> _EXERCISE MATERIALS_
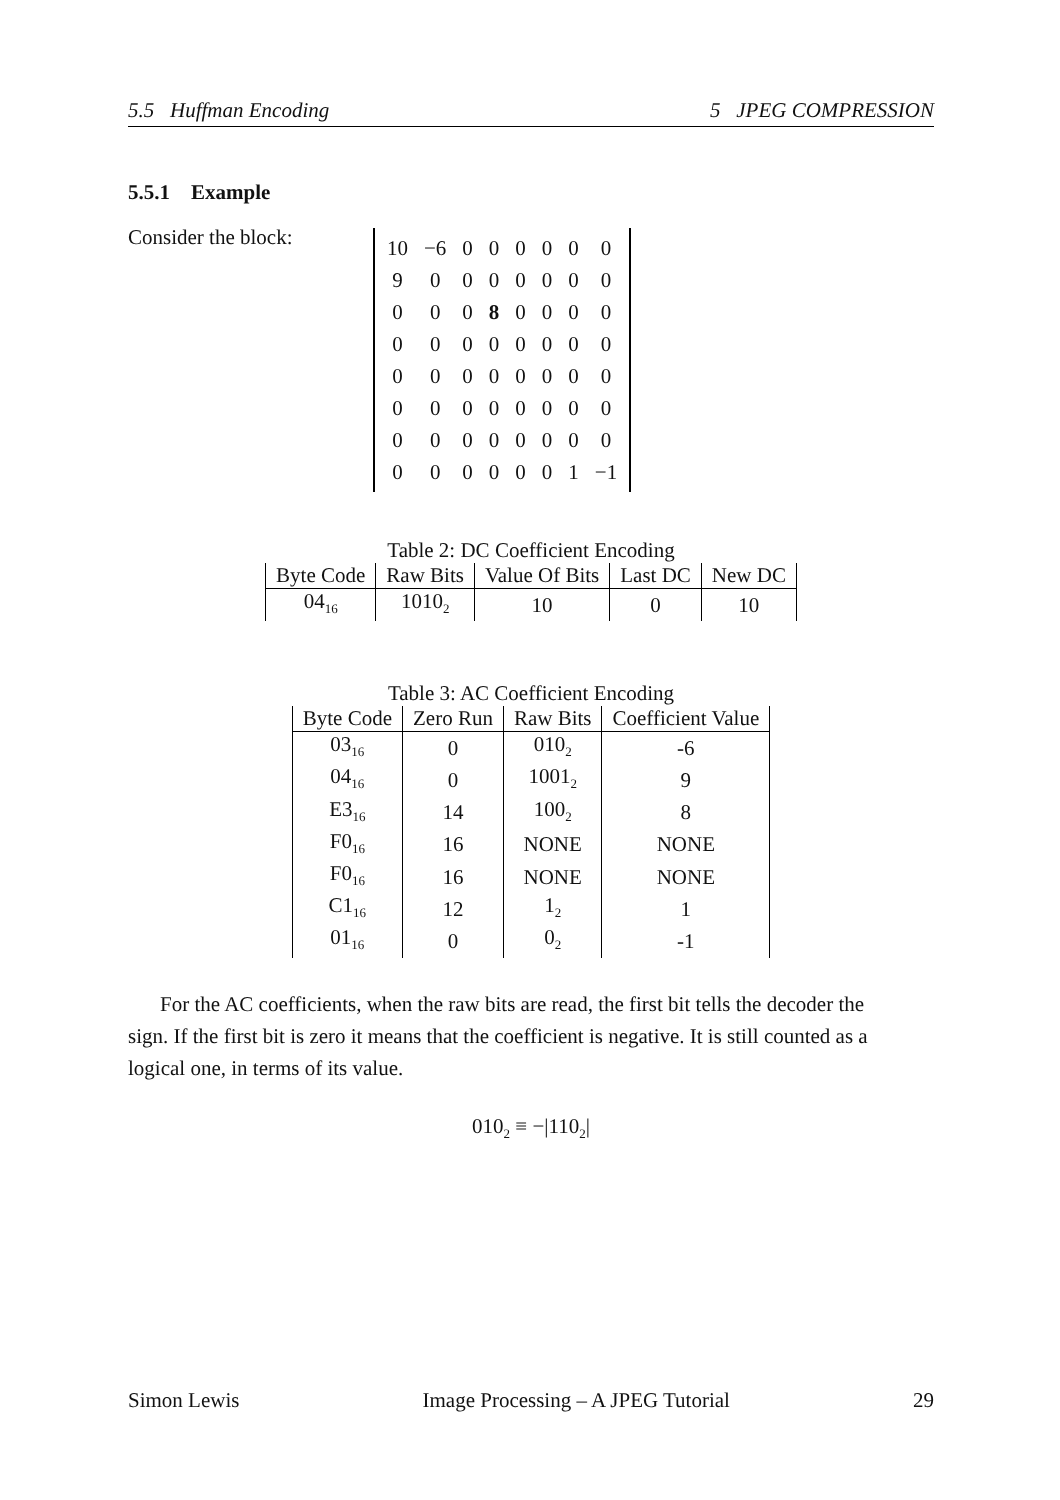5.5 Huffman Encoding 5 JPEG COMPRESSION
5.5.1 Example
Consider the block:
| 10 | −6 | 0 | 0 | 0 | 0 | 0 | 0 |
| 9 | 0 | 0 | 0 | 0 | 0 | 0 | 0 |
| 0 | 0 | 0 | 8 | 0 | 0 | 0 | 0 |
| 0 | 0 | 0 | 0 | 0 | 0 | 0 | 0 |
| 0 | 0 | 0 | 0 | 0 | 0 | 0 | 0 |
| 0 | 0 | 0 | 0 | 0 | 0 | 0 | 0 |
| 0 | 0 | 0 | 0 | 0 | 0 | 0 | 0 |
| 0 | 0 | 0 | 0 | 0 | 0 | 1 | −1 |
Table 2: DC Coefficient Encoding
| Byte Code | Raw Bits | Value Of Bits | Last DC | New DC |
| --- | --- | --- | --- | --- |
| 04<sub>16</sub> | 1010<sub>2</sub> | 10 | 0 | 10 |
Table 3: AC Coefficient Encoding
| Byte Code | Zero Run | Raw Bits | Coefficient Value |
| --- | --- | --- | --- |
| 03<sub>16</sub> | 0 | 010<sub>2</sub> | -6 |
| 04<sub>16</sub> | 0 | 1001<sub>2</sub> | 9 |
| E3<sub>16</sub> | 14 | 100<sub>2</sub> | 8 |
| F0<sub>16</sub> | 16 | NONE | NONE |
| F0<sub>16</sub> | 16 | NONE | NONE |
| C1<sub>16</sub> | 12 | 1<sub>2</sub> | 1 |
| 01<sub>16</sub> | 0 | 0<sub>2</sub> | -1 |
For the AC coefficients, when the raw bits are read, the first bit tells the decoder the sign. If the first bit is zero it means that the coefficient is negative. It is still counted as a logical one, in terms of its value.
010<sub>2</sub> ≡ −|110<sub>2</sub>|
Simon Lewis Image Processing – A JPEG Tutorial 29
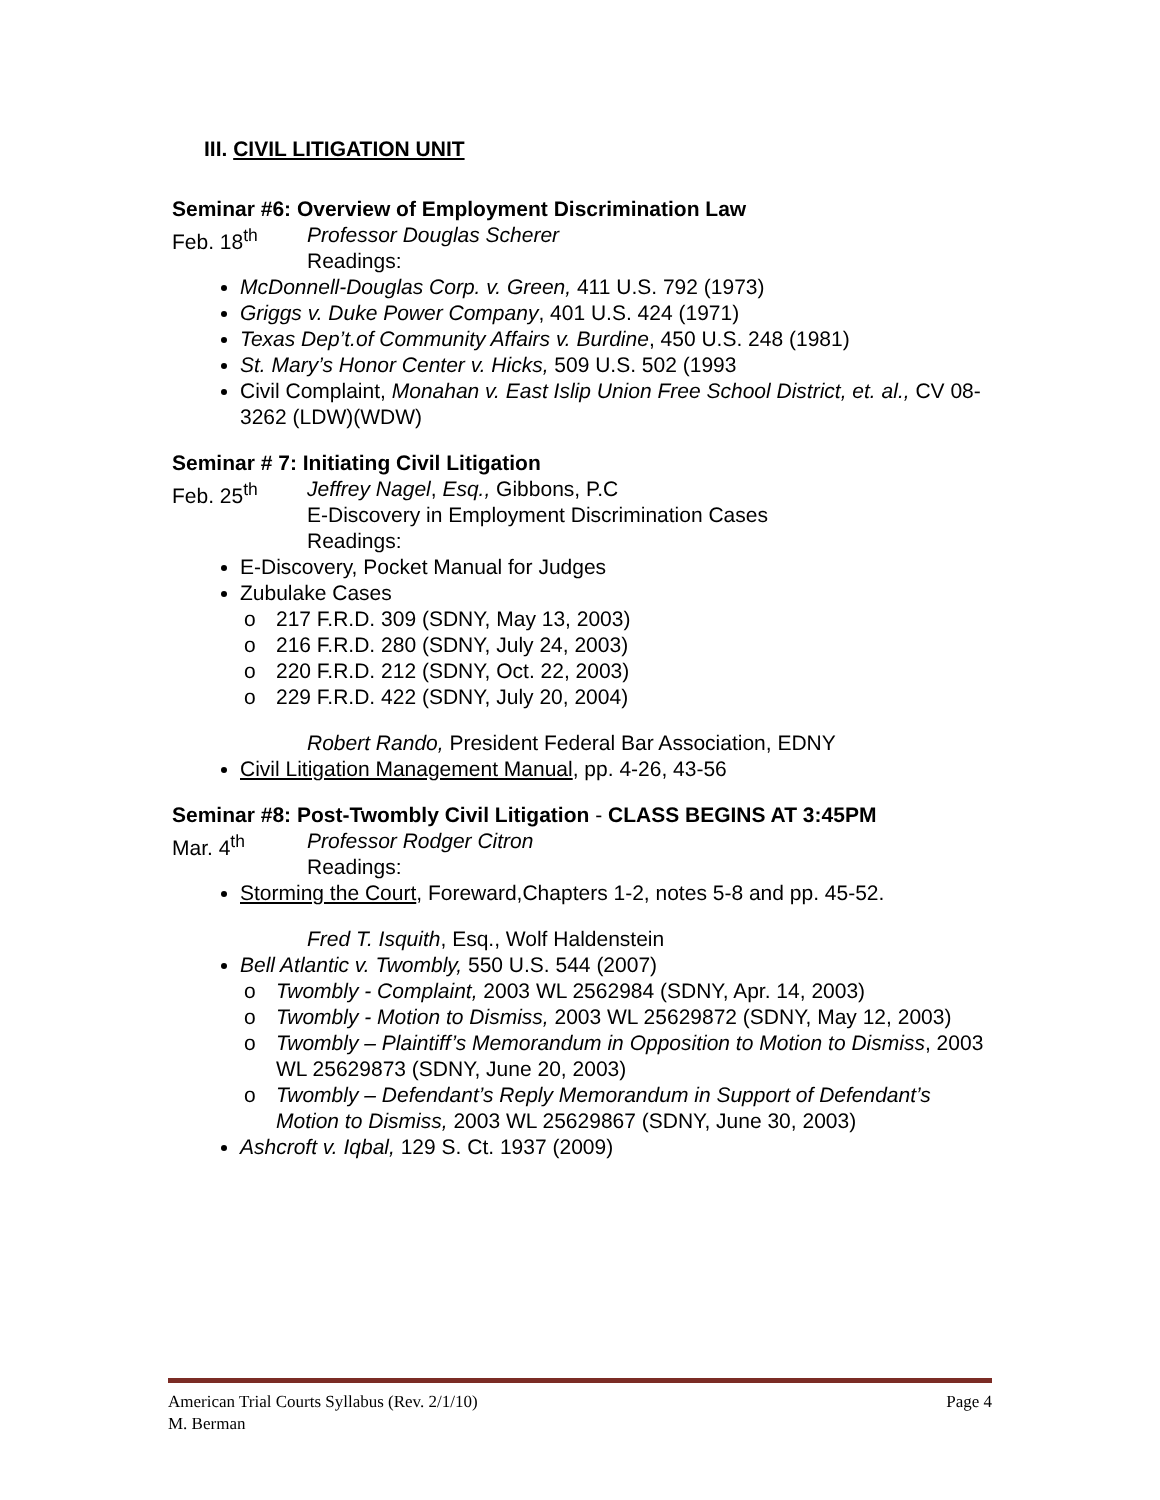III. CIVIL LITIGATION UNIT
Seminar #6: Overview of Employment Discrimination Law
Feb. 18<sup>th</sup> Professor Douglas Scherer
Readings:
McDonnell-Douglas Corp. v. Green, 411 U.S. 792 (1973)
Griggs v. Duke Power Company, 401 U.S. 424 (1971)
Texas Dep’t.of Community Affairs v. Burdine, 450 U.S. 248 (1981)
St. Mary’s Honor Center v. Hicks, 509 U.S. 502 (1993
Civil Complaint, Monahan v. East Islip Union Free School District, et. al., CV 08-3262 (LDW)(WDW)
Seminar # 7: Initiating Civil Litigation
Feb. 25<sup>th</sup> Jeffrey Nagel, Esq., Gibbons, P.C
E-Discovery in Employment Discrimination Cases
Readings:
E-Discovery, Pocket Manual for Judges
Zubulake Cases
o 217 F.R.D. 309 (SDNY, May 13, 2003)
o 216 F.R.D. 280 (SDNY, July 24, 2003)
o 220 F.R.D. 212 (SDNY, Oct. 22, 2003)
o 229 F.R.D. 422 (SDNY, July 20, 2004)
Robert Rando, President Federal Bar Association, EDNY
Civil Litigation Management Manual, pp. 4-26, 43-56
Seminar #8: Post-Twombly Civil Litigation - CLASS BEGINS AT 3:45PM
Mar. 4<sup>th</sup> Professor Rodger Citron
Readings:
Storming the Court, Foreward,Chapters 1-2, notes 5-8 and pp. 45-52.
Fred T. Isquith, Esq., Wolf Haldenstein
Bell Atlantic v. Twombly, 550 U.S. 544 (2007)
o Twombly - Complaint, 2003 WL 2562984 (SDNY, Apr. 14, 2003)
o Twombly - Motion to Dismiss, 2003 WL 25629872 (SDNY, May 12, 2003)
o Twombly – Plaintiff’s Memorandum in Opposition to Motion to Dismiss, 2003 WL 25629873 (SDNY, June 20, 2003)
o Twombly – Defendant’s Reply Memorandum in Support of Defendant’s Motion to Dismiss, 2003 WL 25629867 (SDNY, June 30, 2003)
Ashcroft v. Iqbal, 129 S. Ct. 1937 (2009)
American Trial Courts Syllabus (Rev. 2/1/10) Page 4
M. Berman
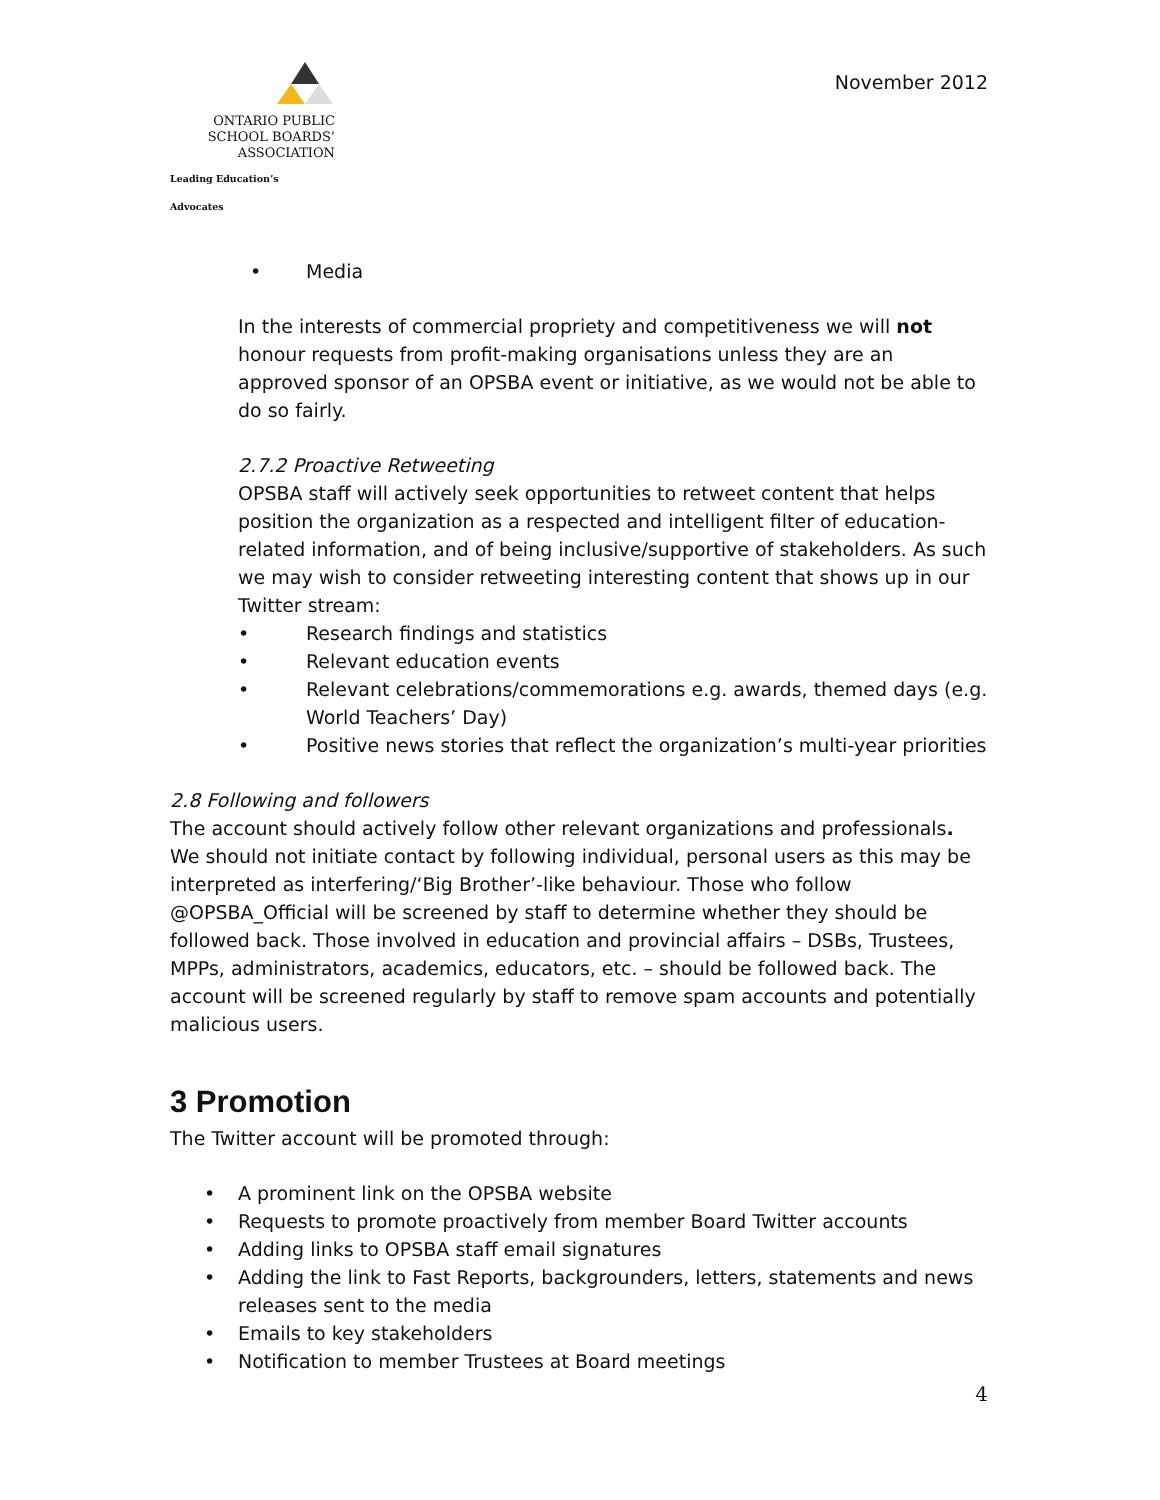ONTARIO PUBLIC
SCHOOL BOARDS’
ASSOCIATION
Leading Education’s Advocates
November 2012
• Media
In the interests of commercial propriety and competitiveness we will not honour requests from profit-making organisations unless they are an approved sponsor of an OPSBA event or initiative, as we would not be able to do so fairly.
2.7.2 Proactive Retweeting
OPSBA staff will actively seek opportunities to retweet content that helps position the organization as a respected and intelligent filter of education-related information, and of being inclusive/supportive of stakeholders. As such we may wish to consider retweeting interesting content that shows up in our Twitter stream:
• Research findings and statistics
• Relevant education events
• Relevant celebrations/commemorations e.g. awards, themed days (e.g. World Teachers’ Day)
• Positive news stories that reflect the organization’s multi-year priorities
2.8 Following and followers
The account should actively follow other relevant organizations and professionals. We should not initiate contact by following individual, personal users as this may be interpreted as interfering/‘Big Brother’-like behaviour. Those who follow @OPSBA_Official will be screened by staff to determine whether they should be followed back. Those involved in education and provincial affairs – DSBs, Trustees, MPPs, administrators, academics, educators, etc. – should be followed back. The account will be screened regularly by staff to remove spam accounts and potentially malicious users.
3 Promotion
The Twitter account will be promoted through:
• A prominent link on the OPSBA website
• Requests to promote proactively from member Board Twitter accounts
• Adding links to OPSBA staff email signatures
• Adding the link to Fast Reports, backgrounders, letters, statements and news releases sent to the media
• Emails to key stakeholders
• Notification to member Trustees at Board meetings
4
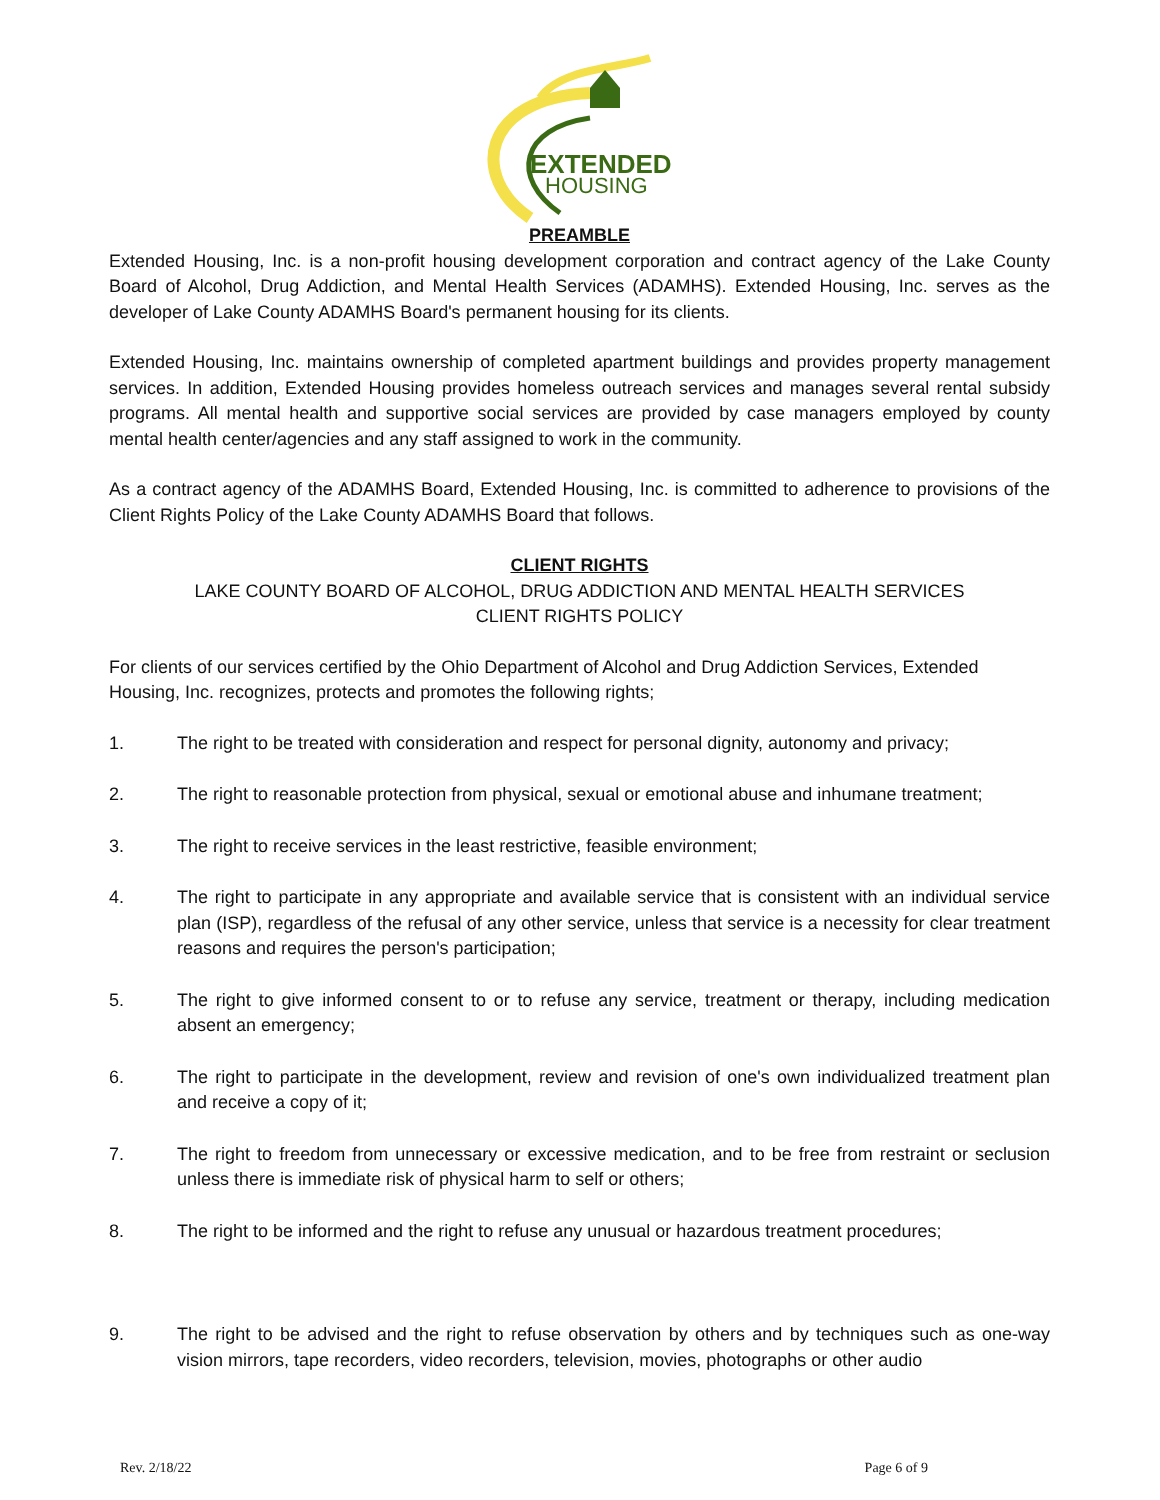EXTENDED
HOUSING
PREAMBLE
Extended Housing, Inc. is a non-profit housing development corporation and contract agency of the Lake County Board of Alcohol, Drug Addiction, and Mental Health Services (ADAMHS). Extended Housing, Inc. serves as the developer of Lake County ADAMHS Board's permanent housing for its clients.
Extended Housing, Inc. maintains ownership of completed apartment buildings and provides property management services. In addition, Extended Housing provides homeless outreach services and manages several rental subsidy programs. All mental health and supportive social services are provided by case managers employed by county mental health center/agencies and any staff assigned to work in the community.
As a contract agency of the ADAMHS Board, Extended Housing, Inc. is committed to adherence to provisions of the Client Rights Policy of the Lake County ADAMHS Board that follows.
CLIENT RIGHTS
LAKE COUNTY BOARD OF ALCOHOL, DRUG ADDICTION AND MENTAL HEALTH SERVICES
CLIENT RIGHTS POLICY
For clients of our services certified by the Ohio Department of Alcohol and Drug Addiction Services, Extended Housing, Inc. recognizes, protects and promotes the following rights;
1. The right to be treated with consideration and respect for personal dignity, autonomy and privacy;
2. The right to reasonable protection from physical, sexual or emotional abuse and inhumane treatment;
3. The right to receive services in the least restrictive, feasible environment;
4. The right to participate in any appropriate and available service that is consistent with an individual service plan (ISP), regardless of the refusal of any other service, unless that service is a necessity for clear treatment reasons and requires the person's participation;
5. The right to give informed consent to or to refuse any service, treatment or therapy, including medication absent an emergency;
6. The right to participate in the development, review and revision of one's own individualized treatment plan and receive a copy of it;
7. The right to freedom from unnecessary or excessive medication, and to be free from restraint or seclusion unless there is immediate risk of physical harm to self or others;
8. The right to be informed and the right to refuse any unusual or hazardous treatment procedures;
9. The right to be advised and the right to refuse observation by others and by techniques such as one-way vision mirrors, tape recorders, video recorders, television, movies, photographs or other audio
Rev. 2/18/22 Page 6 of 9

> _WHAT IS EXPECTED_
Only one part of the material above is to be transcribed, namely the lines starting with the line that has "Civil Litigation Management" and going on through the line that has "American Trial Courts", exactly as they stand.

> _TASK RESPONSE_
Civil Litigation Management Manual, pp. 4-26, 43-56
Seminar #8: Post-Twombly Civil Litigation - CLASS BEGINS AT 3:45PM
Mar. 4<sup>th</sup> Professor Rodger Citron
Readings:
Storming the Court, Foreward,Chapters 1-2, notes 5-8 and pp. 45-52.
Fred T. Isquith, Esq., Wolf Haldenstein
Bell Atlantic v. Twombly, 550 U.S. 544 (2007)
o Twombly - Complaint, 2003 WL 2562984 (SDNY, Apr. 14, 2003)
o Twombly - Motion to Dismiss, 2003 WL 25629872 (SDNY, May 12, 2003)
o Twombly – Plaintiff’s Memorandum in Opposition to Motion to Dismiss, 2003 WL 25629873 (SDNY, June 20, 2003)
o Twombly – Defendant’s Reply Memorandum in Support of Defendant’s Motion to Dismiss, 2003 WL 25629867 (SDNY, June 30, 2003)
Ashcroft v. Iqbal, 129 S. Ct. 1937 (2009)
American Trial Courts Syllabus (Rev. 2/1/10) Page 4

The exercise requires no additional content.